Saya mengamati kepemimpinan di Indonesia bila melakukan kesalahan, langsung melakukan satu hal: MENYANGKALNYA. Model tidak mengakui kesalahan, memutarbalikkan kesalahan, kembali menyerang yang menunjukkan kesalahan, atau menuntut balik dengan alasa pencemaran nama baik selalu menjadi ciri khas sebagian pemimpin di Indonesia. Bila ada yang mengkritik terlalu keras, maka selalu memakai ayat-ayat dari kitab Suci bahwa kita harus punya prasangka baik, tidak boleh menghakimi. Ada juga yang berani bersumpah atas nama Tuhan dan keluarga walaupun sudah kasat mata ia memiliki kesalahan.
Bahkan media massa pun seperti kasus terbaru Tv One bukannya melakukan investigasi ke dalam tentang mengapa bisa mendatangkan narasumber seperti itu, justru tidak dilakukan oleh pemimpin perusahaan, malahan sengaja diciptakan kontroversi sehingga masyarakat saling dukung mendukung satu kepada yang lain. JIka selalu mengatasnamakan reputasi yang dianggap makhluk suci yang tidak ada pernah kesalahan, maka amat sulit mendapatkan obyektivitas. Bahkan ketika saya menulis kritis akan hal ini, ada juga yang mengatakan jangan menghakimi.

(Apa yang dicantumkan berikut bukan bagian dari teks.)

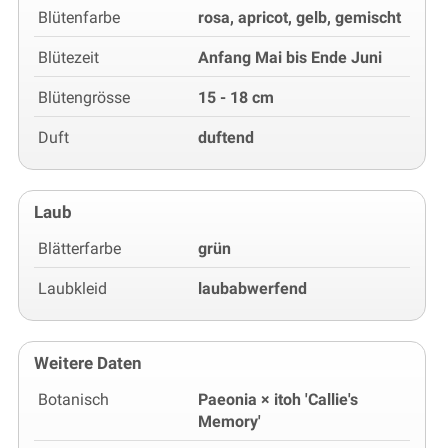
Blütenfarbe
rosa, apricot, gelb, gemischt
Blütezeit
Anfang Mai bis Ende Juni
Blütengrösse
15 - 18 cm
Duft
duftend
Laub
Blätterfarbe
grün
Laubkleid
laubabwerfend
Weitere Daten
Botanisch
Paeonia × itoh 'Callie's
Memory'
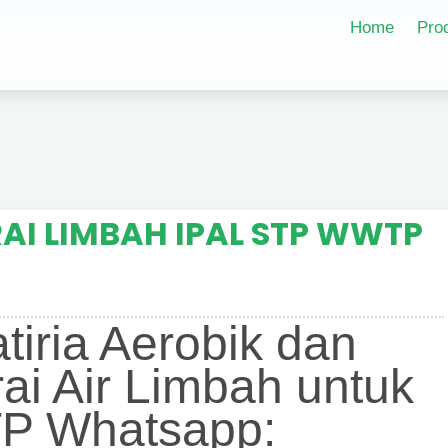
Home
Pro
AI LIMBAH IPAL STP WWTP
atiria Aerobik dan
ai Air Limbah untuk
P Whatsapp:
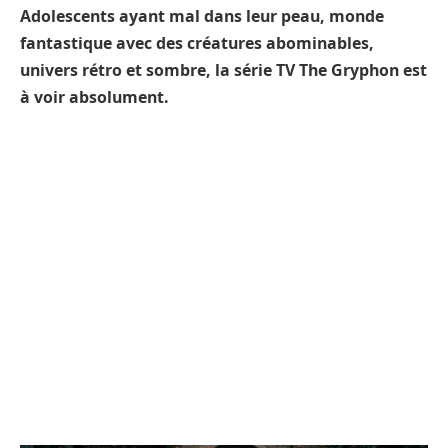
Adolescents ayant mal dans leur peau, monde
fantastique avec des créatures abominables,
univers rétro et sombre, la série TV The Gryphon est
à voir absolument.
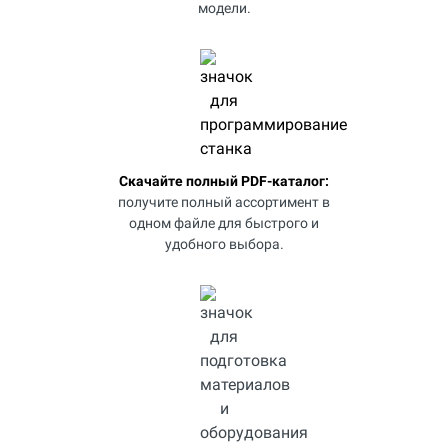
модели.
Скачайте полный PDF-каталог:
получите полный ассортимент в
одном файле для быстрого и
удобного выбора.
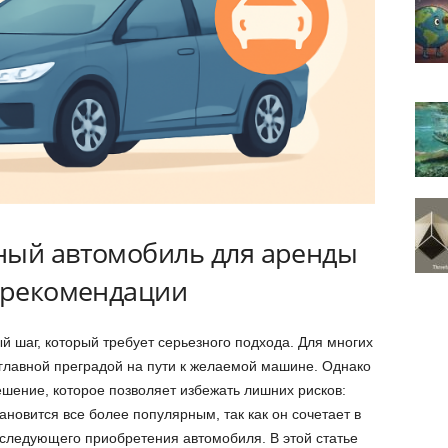
ный автомобиль для аренды
и рекомендации
 шаг, который требует серьезного подхода. Для многих
главной преградой на пути к желаемой машине. Однако
ешение, которое позволяет избежать лишних рисков:
тановится все более популярным, так как он сочетает в
оследующего приобретения автомобиля. В этой статье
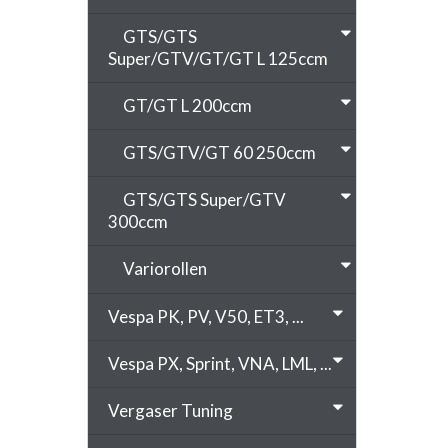
GTS/GTS
Super/GTV/GT/GT L 125ccm
GT/GT L 200ccm
GTS/GTV/GT 60 250ccm
GTS/GTS Super/GTV
300ccm
Variorollen
Vespa PK, PV, V50, ET3, ...
Vespa PX, Sprint, VNA, LML, ...
Vergaser Tuning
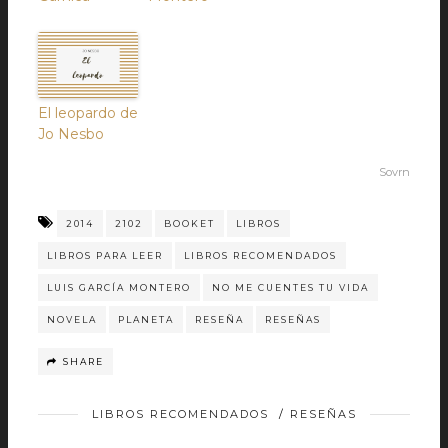
El leopardo de
Jo Nesbo
Sovrn
2014
2102
BOOKET
LIBROS
LIBROS PARA LEER
LIBROS RECOMENDADOS
LUIS GARCÍA MONTERO
NO ME CUENTES TU VIDA
NOVELA
PLANETA
RESEÑA
RESEÑAS
SHARE
LIBROS RECOMENDADOS
/
RESEÑAS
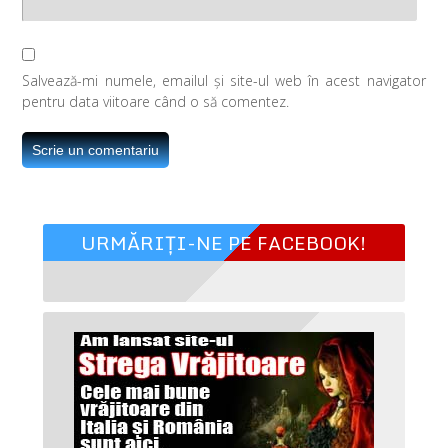
Salvează-mi numele, emailul și site-ul web în acest navigator
pentru data viitoare când o să comentez.
URMĂRIȚI-NE PE FACEBOOK!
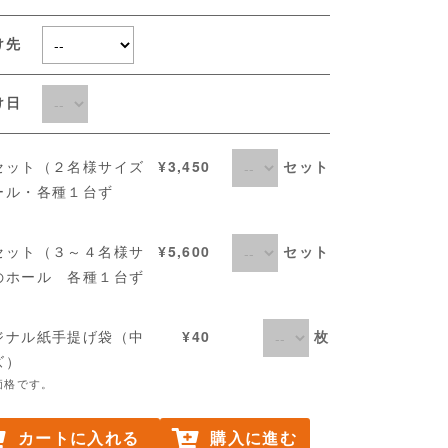
け先
届け日
セット
セット（２名様サイズ
¥3,450
ール・各種１台ず
セット
セット（３～４名様サ
¥5,600
のホール 各種１台ず
枚
ジナル紙手提げ袋（中
¥40
ズ）
価格です。
カートに入れる
購入に進む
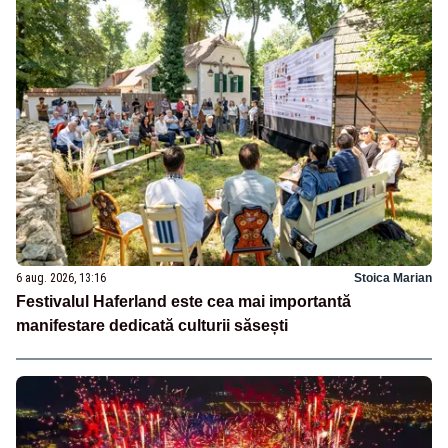
6 aug. 2026, 13:16
Stoica Marian
Festivalul Haferland este cea mai importantă
manifestare dedicată culturii săsești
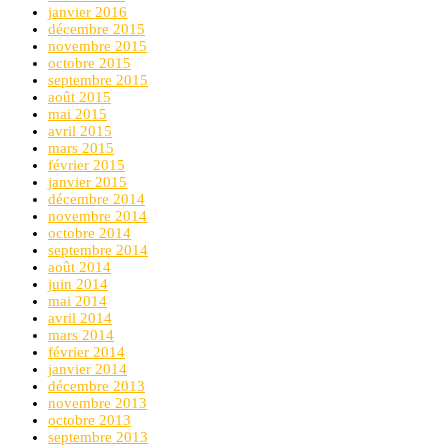
janvier 2016
décembre 2015
novembre 2015
octobre 2015
septembre 2015
août 2015
mai 2015
avril 2015
mars 2015
février 2015
janvier 2015
décembre 2014
novembre 2014
octobre 2014
septembre 2014
août 2014
juin 2014
mai 2014
avril 2014
mars 2014
février 2014
janvier 2014
décembre 2013
novembre 2013
octobre 2013
septembre 2013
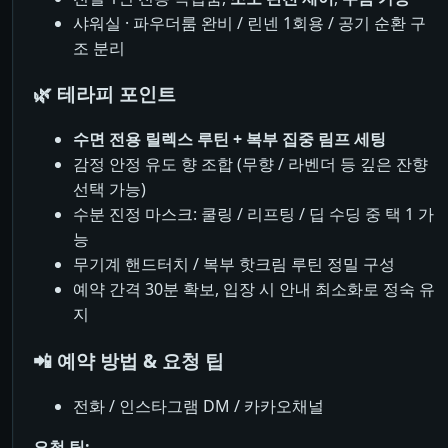
샤워실 · 파우더룸 완비 / 린넨 1회용 / 공기 순환 구
조 분리
🌿 테라피 포인트
수면 전용 릴렉스 루틴 + 복부 집중 림프 세팅
감정 안정 유도 향 조합 (무향 / 라벤더 등 깊은 잔향
선택 가능)
수분 진정 마스크: 쿨링 / 리프팅 / 딥 수딩 중 택 1 가
능
무기계 핸드터치 / 복부 핫크림 루틴 정밀 구성
예약 간격 30분 확보, 입장 시 안내 최소화로 정숙 유
지
📲 예약 방법 & 요청 팁
전화 / 인스타그램 DM / 카카오채널
요청 팁:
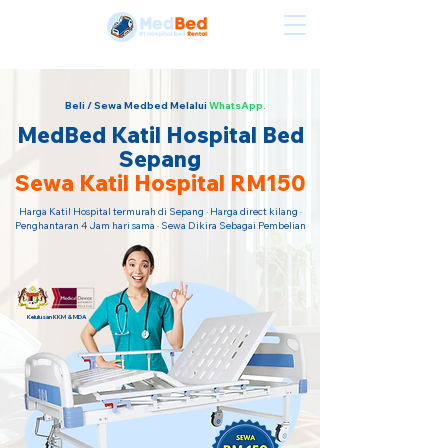
Sewa Katil Hospital Termurah · Hubungi Kami Sekarang!
Beli / Sewa Medbed Melalui
WhatsApp.
MedBed Katil Hospital Bed
Sepang
Sewa Katil Hospital RM150
Harga Katil Hospital termurah di Sepang · Harga direct kilang ·
Penghantaran 4 Jam hari sama · Sewa Dikira Sebagai Pembelian
Kelulusan KKM & MDA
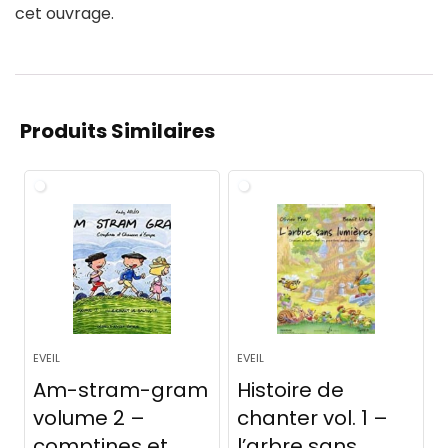
cet ouvrage.
Produits Similaires
EVEIL
EVEIL
Am-stram-gram
Histoire de
volume 2 –
chanter vol. 1 –
comptines et
l’arbre sans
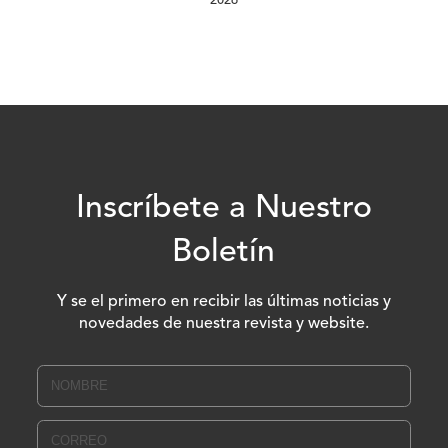
2026
Inscríbete a Nuestro
Boletín
Y se el primero en recibir las últimas noticias y
novedades de nuestra revista y website.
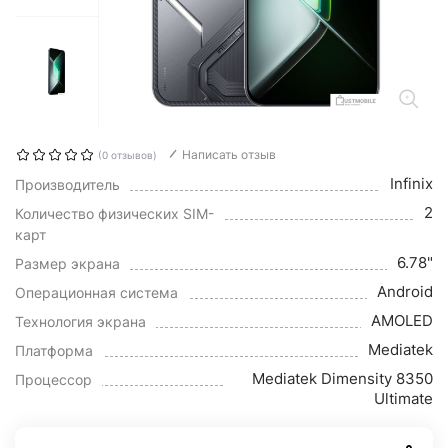
Написать отзыв
(0 отзывов)
Infinix
Производитель
2
Количество физических SIM-
карт
6.78"
Размер экрана
Android
Операционная система
AMOLED
Технология экрана
Mediatek
Платформа
Mediatek Dimensity 8350
Процессор
Ultimate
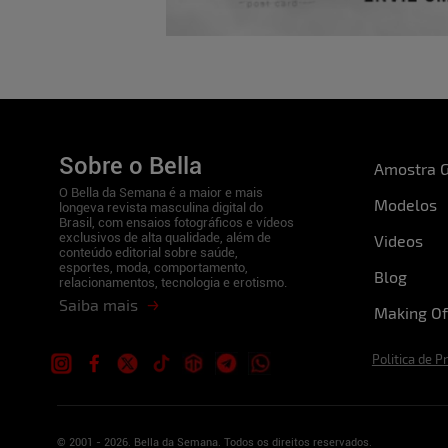
Sobre o Bella
Amostra G
O Bella da Semana é a maior e mais
Modelos
longeva revista masculina digital do
Brasil, com ensaios fotográficos e vídeos
exclusivos de alta qualidade, além de
Videos
conteúdo editorial sobre saúde,
esportes, moda, comportamento,
Blog
relacionamentos, tecnologia e erotismo.
Saiba mais
Making Of
Politica de P
© 2001 - 2026. Bella da Semana. Todos os direitos reservados.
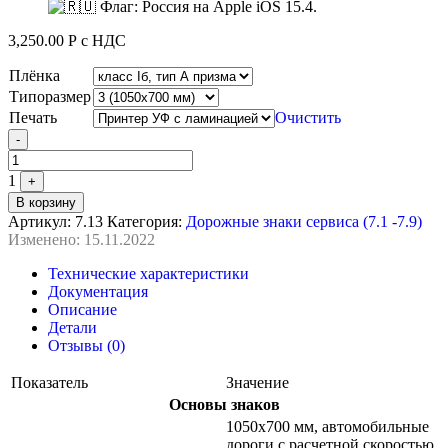
3,250.00
Р
с НДС
Плёнка
Типоразмер
Печать
Очистить
Quantity
-
1
+
В корзину
Артикул:
7.13
Категория:
Дорожные знаки сервиса (7.1 -7.9)
Изменено: 15.11.2022
Технические характеристики
Документация
Описание
Детали
Отзывы (0)
Показатель
Значение
Основы знаков
1050х700 мм, автомобильные
дороги с расчетной скоростью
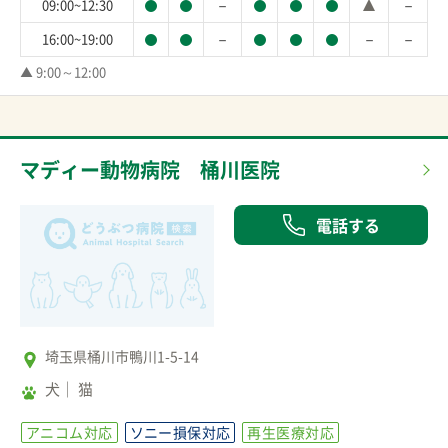
－
－
09:00~12:30
－
－
－
16:00~19:00
▲ 9:00～12:00
マディー動物病院 桶川医院
電話する
埼玉県桶川市鴨川1-5-14
犬
猫
アニコム対応
ソニー損保対応
再生医療対応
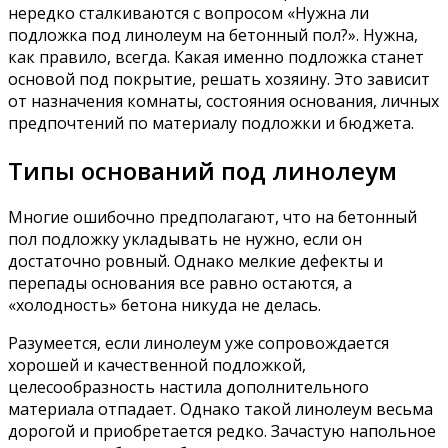
нередко сталкиваются с вопросом «Нужна ли
подложка под линолеум на бетонный пол?». Нужна,
как правило, всегда. Какая именно подложка станет
основой под покрытие, решать хозяину. Это зависит
от назначения комнаты, состояния основания, личных
предпочтений по материалу подложки и бюджета.
Типы оснований под линолеум
Многие ошибочно предполагают, что на бетонный
пол подложку укладывать не нужно, если он
достаточно ровный. Однако мелкие дефекты и
перепады основания все равно остаются, а
«холодность» бетона никуда не делась.
Разумеется, если линолеум уже сопровождается
хорошей и качественной подложкой,
целесообразность настила дополнительного
материала отпадает. Однако такой линолеум весьма
дорогой и приобретается редко. Зачастую напольное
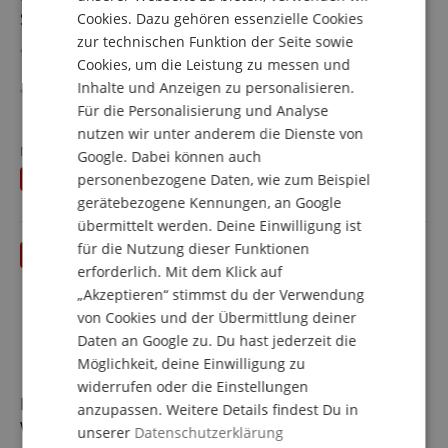
Showroom Modell (Zustand: wie neu, in OVP)
Cookies. Dazu gehören essenzielle Cookies
FRENCH
zur technischen Funktion der Seite sowie
WLAN-Stehlampe (RGB+CCT), App-, Alexa- & Google
ITALIAN
Cookies, um die Leistung zu messen und
Home-ready
Inhalte und Anzeigen zu personalisieren.
SPANISH
Einbindung in ein 2,4-GHz-Netzwerk (Betrieb ohne
Für die Personalisierung und Analyse
Bridge/Hub)
mehr anzeigen
Schneller, werkzeugloser Aufbau
nutzen wir unter anderem die Dienste von
66,00 €
84 x LED SMD 5050 3in1 TCL RGB & 84 x LED SMD 2835
Neupreis
69
€
Google. Dabei können auch
Versandkostenfrei (AT)
(WW)
personenbezogene Daten, wie zum Beispiel
Du sparst
3,00 €
inkl. MwSt.
Spektakuläre Lichteffekte dank RGBWIC-Technologie
gerätebezogene Kennungen, an Google
Inkl. Ständer & Fernbedienung
übermittelt werden. Deine Einwilligung ist
für die Nutzung dieser Funktionen
erforderlich. Mit dem Klick auf
„Akzeptieren“ stimmst du der Verwendung
von Cookies und der Übermittlung deiner
Daten an Google zu. Du hast jederzeit die
Möglichkeit, deine Einwilligung zu
widerrufen oder die Einstellungen
McGrey One Control WH MKIII Lautsprecher Paar
anzupassen. Weitere Details findest Du in
Weiß - Retoure (Zustand: sehr gut)
unserer
Datenschutzerklärung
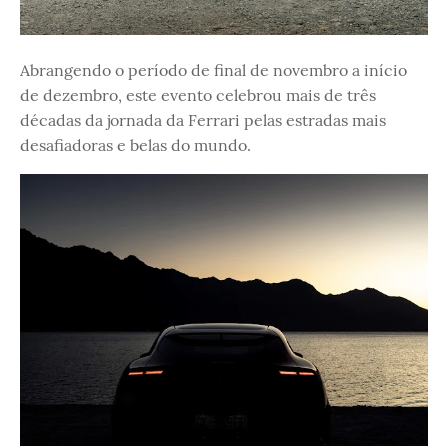
Abrangendo o período de final de novembro a início
de dezembro, este evento celebrou mais de três
décadas da jornada da Ferrari pelas estradas mais
desafiadoras e belas do mundo.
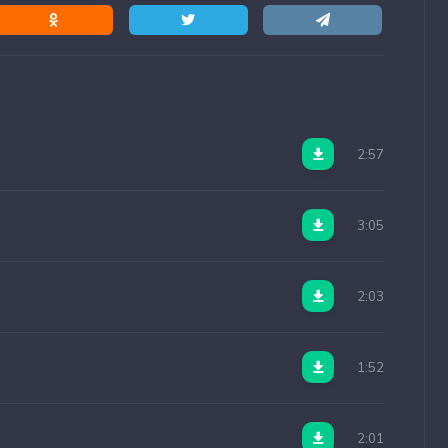
2:57
3:05
2:03
1:52
2:01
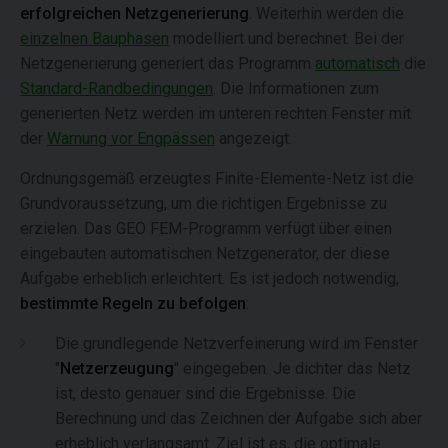
erfolgreichen Netzgenerierung
. Weiterhin werden die
einzelnen Bauphasen
modelliert und berechnet. Bei der
Netzgenerierung generiert das Programm
automatisch
die
Standard-Randbedingungen
. Die Informationen zum
generierten Netz werden im unteren rechten Fenster mit
der
Warnung vor Engpässen
angezeigt.
Ordnungsgemäß erzeugtes Finite-Elemente-Netz ist die
Grundvoraussetzung, um die richtigen Ergebnisse zu
erzielen. Das GEO FEM-Programm verfügt über einen
eingebauten automatischen Netzgenerator, der diese
Aufgabe erheblich erleichtert. Es ist jedoch notwendig,
bestimmte Regeln zu befolgen
:
Die grundlegende Netzverfeinerung wird im Fenster
"
Netzerzeugung
" eingegeben. Je dichter das Netz
ist, desto genauer sind die Ergebnisse. Die
Berechnung und das Zeichnen der Aufgabe sich aber
erheblich verlangsamt. Ziel ist es, die optimale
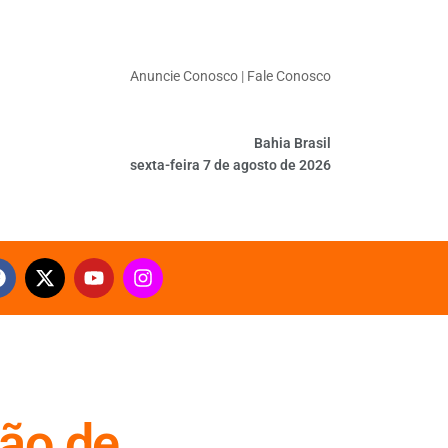
Anuncie Conosco
|
Fale Conosco
Bahia Brasil
sexta-feira 7 de agosto de 2026
são de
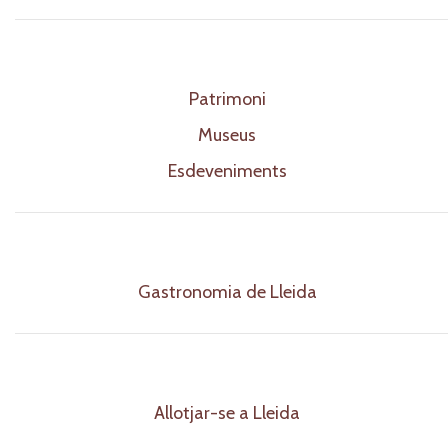
Patrimoni
Museus
Esdeveniments
Gastronomia de Lleida
Allotjar-se a Lleida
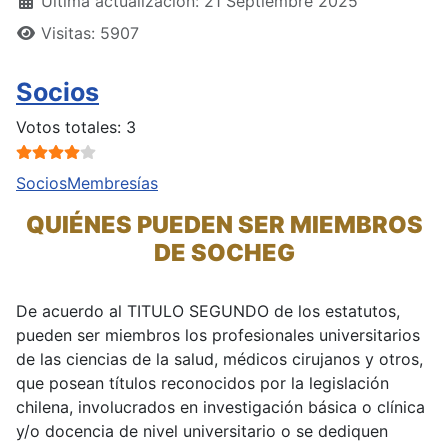
Última actualización: 21 Septiembre 2025
Visitas: 5907
Socios
Ratio:
4
/
5
Votos totales: 3
Socios
Membresías
QUIÉNES PUEDEN SER MIEMBROS
DE SOCHEG
De acuerdo al TITULO SEGUNDO de los estatutos,
pueden ser miembros los profesionales universitarios
de las ciencias de la salud, médicos cirujanos y otros,
que posean títulos reconocidos por la legislación
chilena, involucrados en investigación básica o clínica
y/o docencia de nivel universitario o se dediquen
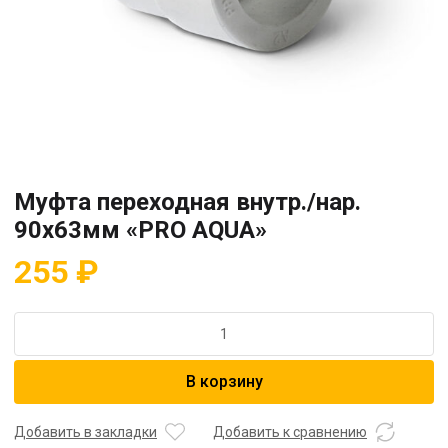
Муфта переходная внутр./нар.
90х63мм «PRO AQUA»
255
₽
Количество
товара
Муфта
В корзину
переходная
внутр./
нар.
Добавить в закладки
Добавить к сравнению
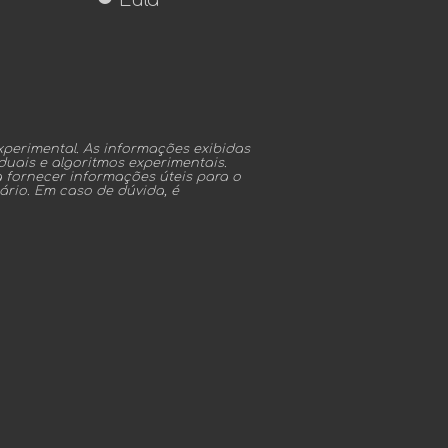
Eula
perimental. As informações exibidas
uais e algoritmos experimentais.
a fornecer informações úteis para o
ário. Em caso de dúvida, é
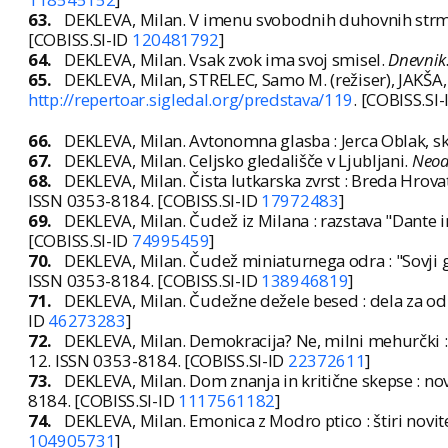
63.
DEKLEVA, Milan. V imenu svobodnih duhovnih strmlje
[COBISS.SI-ID
120481792
]
64.
DEKLEVA, Milan. Vsak zvok ima svoj smisel.
Dnevnik
65.
DEKLEVA, Milan, STRELEC, Samo M. (režiser), JAKŠA, 
http://repertoar.sigledal.org/predstava/119
. [COBISS.SI
66.
DEKLEVA, Milan. Avtonomna glasba : Jerca Oblak, sk
67.
DEKLEVA, Milan. Celjsko gledališče v Ljubljani.
Neod
68.
DEKLEVA, Milan. Čista lutkarska zvrst : Breda Hrov
ISSN 0353-8184. [COBISS.SI-ID
17972483
]
69.
DEKLEVA, Milan. Čudež iz Milana : razstava "Dante
[COBISS.SI-ID
74995459
]
70.
DEKLEVA, Milan. Čudež miniaturnega odra : "Sovji
ISSN 0353-8184. [COBISS.SI-ID
138946819
]
71.
DEKLEVA, Milan. Čudežne dežele besed : dela za odr
ID
46273283
]
72.
DEKLEVA, Milan. Demokracija? Ne, milni mehurčki : D
12. ISSN 0353-8184. [COBISS.SI-ID
22372611
]
73.
DEKLEVA, Milan. Dom znanja in kritične skepse : nov
8184. [COBISS.SI-ID
1117561182
]
74.
DEKLEVA, Milan. Emonica z Modro ptico : štiri novit
104905731
]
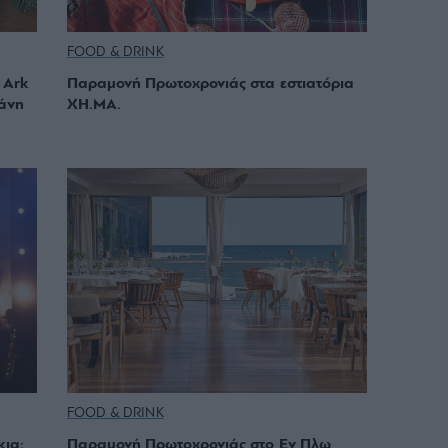
FOOD & DRINK
 Ark
Παραμονή Πρωτοχρονιάς στα εστιατόρια
άνη
ΧΗ.ΜΑ.
FOOD & DRINK
κια:
Παραμονή Πρωτοχρονιάς στο Εν Πλω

Justru ketika ada tuduhan terhadap rekayasa berita, maka publik yang pertama harus berbicara karena dia adalah “konsumen” berita itu dan publik harus mendapatkan kebenaran dan bukan kebohongan. Maka ketika fihak Tv One merasa dipermalukan, seharusnya berani mengambil sikap obyektif!
Ini rupanya menjadi salah satu ciri budaya Timur khususnya di Indonesia adalah budaya malu (shame culture). Budaya malu yang dimaksud adalah budaya yang pantang dipermalukan dan malu mengakui bila berbuat kesalahan. Ini budaya malu yang agak beda dengan budaya malu di Jepang. Sama malunya, tetapi di Jepang rasa malu diakhiri dengan membunuh dirinya. Tetapi di Indonesia malu diakhiri dengan menyerang orang lain atau tidak mengakui sama sekali kesalahannya. Selalu merasa bahwa orang lainlah penyebab mengapa dia bisa begini. Di dalam konflik, sering kita dengar perkataan, “Saya bukannya tidak terima kritik atau teguran, tetapi CARA-nya itu lho yang saya tidak terima!” Jadi substansi permasalahan bisa kabur karena tidak terima dengan CARA yang dianggap mempermalukan. Makanya, banyak istilah yang muncul, “saya sudah kehilangan muka!”, “di mana ditaruh muka saya?”Istilah ini muncul dalam ekspresi budaya malu. Lalu balik menyerang dengan alasan nama baik yang telah rusak dan tercemar.
Selain budaya malu, sebenarnya ada juga budaya salah (guilt culture). Budaya salah adalah menyadari dirinya bila seseorang berbuat salah dan tidak merasa harus kehilangan “muka”. Budaya ini memang muncul di kalangan kaum intelektual dan masyarakat urban, di mana seseorang bisa saling menyerang “ide” yang dimiliki tanpa merasa harus diserang pribadinya. Budaya ini bukan milik Barat, tetapi budaya universal yang ada pada manusia dan patut dikembangkan. Budaya ini rela mengakui kesalahan dan tidak mengaitkan dengan pribadinya, karena obyek kesalahan adalah manusiawi.
Di dalam konteks kepemimpinan (bukan kasus korupsi), mengakui kesalahan justru menjadi suatu paradoks yang akan menguntungkan si pemimpin. Bill Hybels berkata, “Admitting your mistakes says something profound about your basic integrity as leader (h.211).” Di sini saya setuju dengan beliau, bahwa mengakui kesalahan adalah berbicara tentang integritas seorang pemimpin. Contoh praktisnya: “Saya sudah mengambil resiko dengan investasi ini. Saya pikir investasi ini menguntungkan, ternyata saya salah. Ini kesalahan saya, karena Anda sebagai tim mungkin bisa obyektif melihat, tetapi saya tidak memperhatikan nasihat kalian. Saya minta maaf akan hal ini.” Dengan mengakui kesalahan, maka pemimpin membuktikan dirinya sebagai pemimpin yang layak dipercaya (trustworhty leader).Maka pertanyaannya, beranikah kita melakukannya?